Ingress and egress queue / buffer

james43026james43026 Member Posts: 303 ■■□□□□□□□□
The context of all of this comes from QOS studying. Cisco has stated that queuing is an outbound / egress concept (which is why traffic shaping can only happen outbound on an interface), and only a few of there products even do ingress / input queuing. So why is it that an interface always shows an inbound and outbound queue on any Cisco router? And is there really a difference between a buffer and a queue? I've always looked at it like this, a buffer is just the memory allocated, and the queue is the algorithm used for determining how packets stored in a buffer will be sent.

EDIT: It appears a lot of literature talk about an input queue on an interface, and in fact there is one.
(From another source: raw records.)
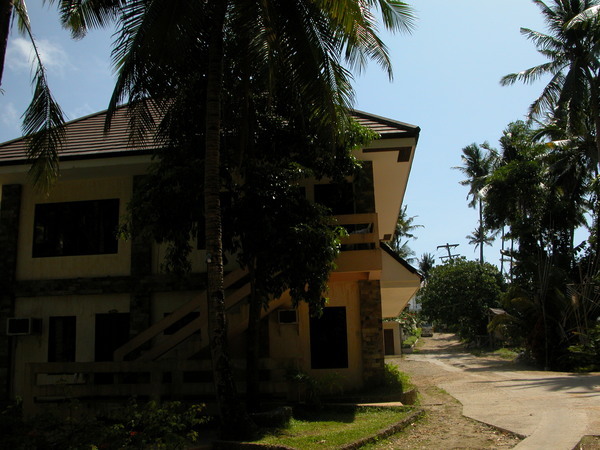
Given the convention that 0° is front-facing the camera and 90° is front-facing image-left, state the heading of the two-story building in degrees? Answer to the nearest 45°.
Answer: approximately 0°

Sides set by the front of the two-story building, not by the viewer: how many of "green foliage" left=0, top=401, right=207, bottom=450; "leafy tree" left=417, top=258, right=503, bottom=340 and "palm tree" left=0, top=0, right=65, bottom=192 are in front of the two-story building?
2

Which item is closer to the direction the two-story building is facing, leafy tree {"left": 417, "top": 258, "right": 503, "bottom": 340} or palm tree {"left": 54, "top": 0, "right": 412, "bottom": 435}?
the palm tree

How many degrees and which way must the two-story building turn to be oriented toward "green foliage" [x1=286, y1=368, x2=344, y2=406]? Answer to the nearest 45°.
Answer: approximately 45° to its left

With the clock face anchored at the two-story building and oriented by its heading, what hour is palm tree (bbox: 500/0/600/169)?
The palm tree is roughly at 8 o'clock from the two-story building.

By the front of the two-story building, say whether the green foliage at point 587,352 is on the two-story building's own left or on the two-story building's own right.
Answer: on the two-story building's own left

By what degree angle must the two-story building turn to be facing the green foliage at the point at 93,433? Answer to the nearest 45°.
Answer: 0° — it already faces it

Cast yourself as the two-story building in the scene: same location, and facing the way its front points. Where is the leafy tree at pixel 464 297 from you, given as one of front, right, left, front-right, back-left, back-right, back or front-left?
back-left

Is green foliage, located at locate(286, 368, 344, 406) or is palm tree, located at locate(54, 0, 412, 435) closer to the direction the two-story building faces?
the palm tree

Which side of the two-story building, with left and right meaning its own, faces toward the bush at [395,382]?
left
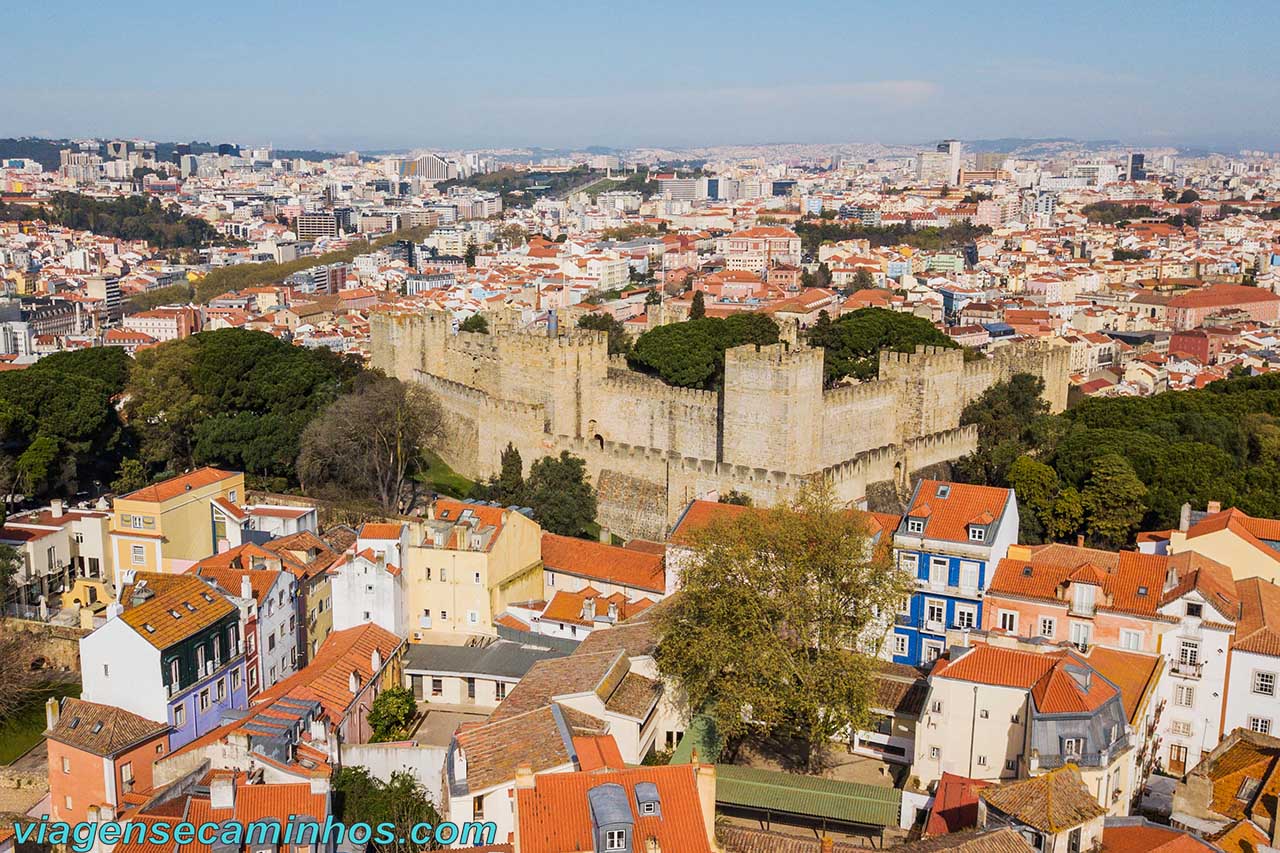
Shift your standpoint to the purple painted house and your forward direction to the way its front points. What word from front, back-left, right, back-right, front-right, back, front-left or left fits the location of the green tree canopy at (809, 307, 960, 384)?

Only it serves a slightly different function than the output queue / queues though, it appears that the input queue is literally a queue in processor memory that holds the packet / packets until the IP_Input process is scheduled to run next on the CPU, upon running the IP_Input process checks the RIB and determines what interface the packet needs to go to, wraps a new layer 2 header onto the packet, and places it onto the output queue of the correct outbound interface in processor memory still, the packet is then copied from processor memory to input/output memory into the TX queue of the outbound interface, any QOS that would take place happens between the output queue and the TX queue, your CBWFQ queues are in the output queue located in processor memory, but are only actually used if the TX queue / TX ring is full. Not sure why, but Cisco only allows ingress shaping on a select models / line cards for some reason. As it appears ingress shaping could happen on any model, I suppose it's a matter of CPU power needed.

It's important to note that the description of packet flow above is for process switching. Interrupt switching would be different.